Does Branding Really Matter?

Kara Redman
Backroom
Published in
2 min readFeb 14, 2015

Great branding does more than create awareness of your product and the problems you solve. Great branding creates sustainable, organic equity around your business, where people know what experience they’ll have just by hearing your name or seeing your logo. Buying your brand helps them define who they are.

When someone says “I’m a Mac guy” he intimates his own intelligent sophistication, as someone who appreciates simplicity in design and elite performance in technology. When Mac messes up, he doesn’t ditch them, he defends them. This guy doesn’t just buy into the technical specifications of a particular machine, he’s bought into the club. And he wants you to know he’s a member. He may even try to recruit you.

As the owner of your brand, you also own the customer experience. You have the ability to design the entire experience people have when they interact with your brand and build your own tribe. By developing a strong, cohesive framework for how you talk about yourself, you set the tone for the conversations that happen when you’re not around. Your community now has the talking points to tell their friends about their experience, becoming a highly effective grassroots sales team.

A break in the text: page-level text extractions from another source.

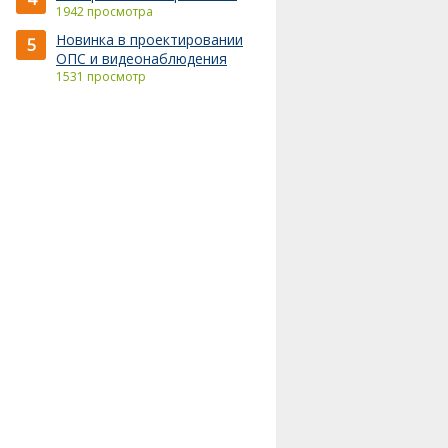
1942 просмотра
Новинка в проектировании
5
ОПС и видеонаблюдения
1531 просмотр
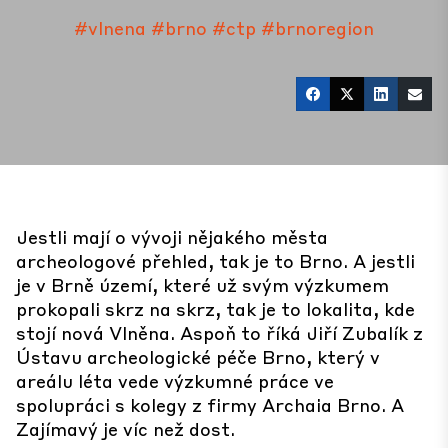
#vlnena
#brno
#ctp
#brnoregion
Jestli mají o vývoji nějakého města
archeologové přehled, tak je to Brno. A jestli
je v Brně území, které už svým výzkumem
prokopali skrz na skrz, tak je to lokalita, kde
stojí nová Vlněna. Aspoň to říká Jiří Zubalík z
Ústavu archeologické péče Brno, který v
areálu léta vede výzkumné práce ve
spolupráci s kolegy z firmy Archaia Brno. A
Zajímavý je víc než dost.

Achieving this level of strength in your brand community does not happen overnight. It takes time, commitment and focus. It requires tough decision making, scrapping ideas or even months of invested time and resources to stay true to what you set out to build. When you start thinking about leads as humans and prospecting as relationship building, the experience is more meaningful, the returns are more sustainable and you extend the shelf life of your business.